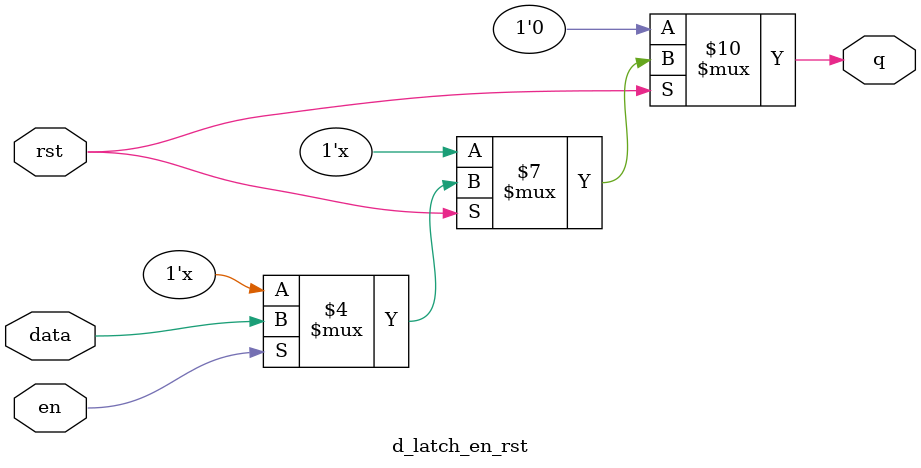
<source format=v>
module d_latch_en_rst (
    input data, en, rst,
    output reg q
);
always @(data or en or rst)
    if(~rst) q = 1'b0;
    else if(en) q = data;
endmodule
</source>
════════
# YOUR OBJECTIVE:
Could you set down every entry again exactly as written, leaving out any pictures?

# COMPLETED EXERCISE:
<source format=v>
module d_latch_en_rst (
    input data, en, rst,
    output reg q
);
always @(data or en or rst)
    if(~rst) q = 1'b0;
    else if(en) q = data;
endmodule
</source>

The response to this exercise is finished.